REQUIRED TASK
Reproduce verbatim the data below, from the line containing "pose: elev=270.1 azim=282.2" up to and including the last line of the data.

## start INFORMATION SUPPLIED

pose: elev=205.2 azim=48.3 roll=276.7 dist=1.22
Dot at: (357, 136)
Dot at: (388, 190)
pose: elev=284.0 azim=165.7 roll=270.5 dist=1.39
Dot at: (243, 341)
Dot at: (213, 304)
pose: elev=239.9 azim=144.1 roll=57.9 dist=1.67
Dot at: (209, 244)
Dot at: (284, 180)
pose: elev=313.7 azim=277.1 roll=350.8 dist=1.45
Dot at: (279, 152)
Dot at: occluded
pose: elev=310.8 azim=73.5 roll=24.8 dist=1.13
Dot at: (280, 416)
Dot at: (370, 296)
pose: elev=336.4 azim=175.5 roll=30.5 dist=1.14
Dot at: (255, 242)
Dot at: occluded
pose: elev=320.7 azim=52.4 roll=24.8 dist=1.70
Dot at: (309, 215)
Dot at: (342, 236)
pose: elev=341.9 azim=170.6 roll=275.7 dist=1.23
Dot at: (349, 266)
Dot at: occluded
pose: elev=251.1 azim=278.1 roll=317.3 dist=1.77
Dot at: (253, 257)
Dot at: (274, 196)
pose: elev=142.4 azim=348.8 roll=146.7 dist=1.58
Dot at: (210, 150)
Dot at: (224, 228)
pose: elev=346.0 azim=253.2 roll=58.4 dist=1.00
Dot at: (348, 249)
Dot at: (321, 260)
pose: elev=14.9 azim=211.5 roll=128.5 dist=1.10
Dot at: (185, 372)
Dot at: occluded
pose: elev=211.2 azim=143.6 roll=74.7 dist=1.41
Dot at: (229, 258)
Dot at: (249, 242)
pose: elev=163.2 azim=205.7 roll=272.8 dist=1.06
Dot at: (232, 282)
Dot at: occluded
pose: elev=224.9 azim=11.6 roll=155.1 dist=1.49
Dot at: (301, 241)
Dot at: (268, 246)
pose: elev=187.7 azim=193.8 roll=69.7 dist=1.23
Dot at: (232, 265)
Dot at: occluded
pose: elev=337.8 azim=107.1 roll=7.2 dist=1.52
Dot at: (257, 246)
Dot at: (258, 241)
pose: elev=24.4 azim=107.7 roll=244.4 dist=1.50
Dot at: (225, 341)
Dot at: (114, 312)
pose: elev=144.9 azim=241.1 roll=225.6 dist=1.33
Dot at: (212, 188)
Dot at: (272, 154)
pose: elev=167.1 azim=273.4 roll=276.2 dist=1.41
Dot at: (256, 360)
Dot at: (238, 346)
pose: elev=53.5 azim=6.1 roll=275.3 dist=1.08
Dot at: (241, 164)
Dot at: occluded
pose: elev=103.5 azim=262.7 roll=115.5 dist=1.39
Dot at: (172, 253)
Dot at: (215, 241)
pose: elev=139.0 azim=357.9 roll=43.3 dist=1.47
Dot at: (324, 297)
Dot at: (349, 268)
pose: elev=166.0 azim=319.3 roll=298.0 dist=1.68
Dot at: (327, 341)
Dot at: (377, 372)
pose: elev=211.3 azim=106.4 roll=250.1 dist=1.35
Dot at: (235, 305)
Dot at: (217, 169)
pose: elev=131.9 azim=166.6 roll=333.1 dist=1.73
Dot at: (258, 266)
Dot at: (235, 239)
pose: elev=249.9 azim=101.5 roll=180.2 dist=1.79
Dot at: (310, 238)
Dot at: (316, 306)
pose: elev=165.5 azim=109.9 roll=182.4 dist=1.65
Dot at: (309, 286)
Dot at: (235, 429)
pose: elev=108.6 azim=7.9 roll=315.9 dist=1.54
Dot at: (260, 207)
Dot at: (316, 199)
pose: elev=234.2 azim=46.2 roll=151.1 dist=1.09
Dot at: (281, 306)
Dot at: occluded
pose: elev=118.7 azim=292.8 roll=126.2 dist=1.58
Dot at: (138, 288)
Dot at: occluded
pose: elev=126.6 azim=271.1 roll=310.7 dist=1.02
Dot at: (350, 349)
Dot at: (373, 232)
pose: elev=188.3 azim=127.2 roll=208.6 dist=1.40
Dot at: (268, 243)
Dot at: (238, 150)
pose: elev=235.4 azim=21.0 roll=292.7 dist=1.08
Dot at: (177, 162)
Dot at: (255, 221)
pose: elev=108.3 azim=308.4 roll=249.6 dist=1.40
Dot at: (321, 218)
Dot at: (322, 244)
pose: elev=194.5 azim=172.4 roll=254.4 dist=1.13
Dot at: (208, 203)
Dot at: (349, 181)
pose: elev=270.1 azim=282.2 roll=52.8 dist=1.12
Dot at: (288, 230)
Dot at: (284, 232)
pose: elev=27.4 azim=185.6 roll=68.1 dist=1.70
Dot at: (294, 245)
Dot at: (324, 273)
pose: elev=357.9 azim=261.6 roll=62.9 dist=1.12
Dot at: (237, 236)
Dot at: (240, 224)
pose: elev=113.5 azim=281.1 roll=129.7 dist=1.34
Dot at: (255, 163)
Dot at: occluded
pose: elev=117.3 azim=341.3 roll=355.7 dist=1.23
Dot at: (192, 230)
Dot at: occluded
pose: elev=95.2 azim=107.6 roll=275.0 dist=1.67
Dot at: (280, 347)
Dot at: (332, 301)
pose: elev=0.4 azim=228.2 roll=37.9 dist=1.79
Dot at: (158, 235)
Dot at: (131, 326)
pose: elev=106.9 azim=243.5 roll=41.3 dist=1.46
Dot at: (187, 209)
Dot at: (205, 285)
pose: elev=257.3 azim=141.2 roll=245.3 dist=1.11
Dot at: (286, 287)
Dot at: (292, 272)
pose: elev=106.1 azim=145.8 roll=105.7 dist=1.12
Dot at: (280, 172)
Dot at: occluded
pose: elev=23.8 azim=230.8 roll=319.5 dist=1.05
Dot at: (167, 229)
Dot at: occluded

## end INFORMATION SUPPLIED

SOLUTION TO THIS EXERCISE
pose: elev=270.1 azim=282.2 roll=52.8 dist=1.12
Dot at: (288, 230)
Dot at: (284, 232)
pose: elev=27.4 azim=185.6 roll=68.1 dist=1.70
Dot at: (294, 245)
Dot at: (324, 273)
pose: elev=357.9 azim=261.6 roll=62.9 dist=1.12
Dot at: (237, 236)
Dot at: (240, 224)
pose: elev=113.5 azim=281.1 roll=129.7 dist=1.34
Dot at: (255, 163)
Dot at: occluded
pose: elev=117.3 azim=341.3 roll=355.7 dist=1.23
Dot at: (192, 230)
Dot at: occluded
pose: elev=95.2 azim=107.6 roll=275.0 dist=1.67
Dot at: (280, 347)
Dot at: (332, 301)
pose: elev=0.4 azim=228.2 roll=37.9 dist=1.79
Dot at: (158, 235)
Dot at: (131, 326)
pose: elev=106.9 azim=243.5 roll=41.3 dist=1.46
Dot at: (187, 209)
Dot at: (205, 285)
pose: elev=257.3 azim=141.2 roll=245.3 dist=1.11
Dot at: (286, 287)
Dot at: (292, 272)
pose: elev=106.1 azim=145.8 roll=105.7 dist=1.12
Dot at: (280, 172)
Dot at: occluded
pose: elev=23.8 azim=230.8 roll=319.5 dist=1.05
Dot at: (167, 229)
Dot at: occluded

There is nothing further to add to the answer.